Given records ->
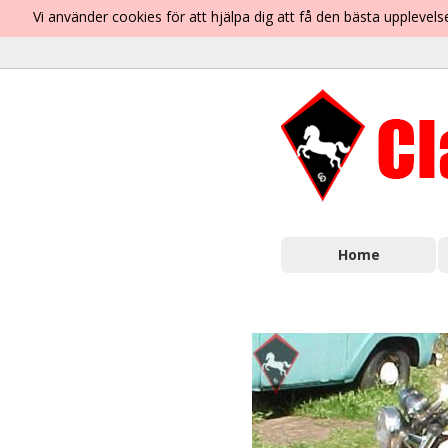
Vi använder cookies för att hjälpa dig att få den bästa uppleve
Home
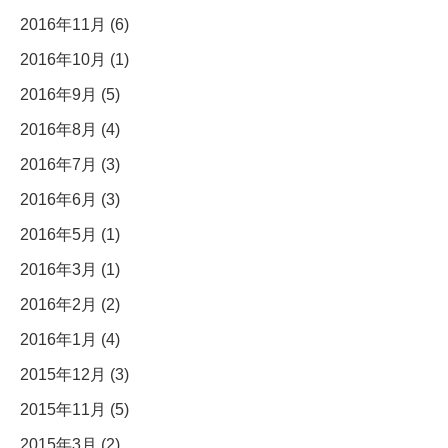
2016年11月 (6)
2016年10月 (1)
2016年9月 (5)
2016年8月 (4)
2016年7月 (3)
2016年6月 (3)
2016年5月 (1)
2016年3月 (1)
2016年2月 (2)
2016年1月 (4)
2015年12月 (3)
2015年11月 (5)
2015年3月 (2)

* * *

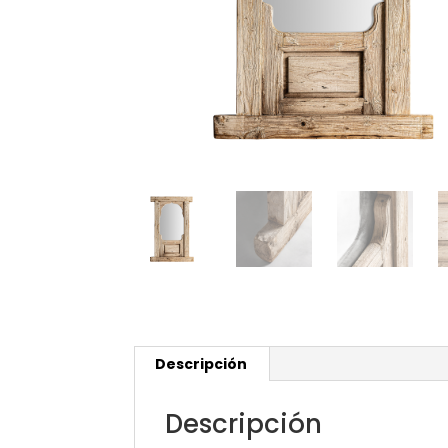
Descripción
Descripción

==

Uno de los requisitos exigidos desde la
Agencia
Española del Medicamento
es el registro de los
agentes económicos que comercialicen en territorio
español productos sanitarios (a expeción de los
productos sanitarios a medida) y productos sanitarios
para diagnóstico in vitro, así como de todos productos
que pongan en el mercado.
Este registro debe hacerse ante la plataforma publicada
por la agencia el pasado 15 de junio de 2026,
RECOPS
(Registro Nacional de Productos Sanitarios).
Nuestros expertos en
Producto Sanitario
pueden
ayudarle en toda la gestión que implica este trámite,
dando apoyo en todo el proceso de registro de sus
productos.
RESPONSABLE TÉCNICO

Exercise description -> Looking at the data above, write out exactly the lines that start at the one containing "dando apoyo en" and end at the one containing "RESPONSABLE TÉCNICO"; include both and nothing beyond.

Answer section ->
dando apoyo en todo el proceso de registro de sus
productos.
RESPONSABLE TÉCNICO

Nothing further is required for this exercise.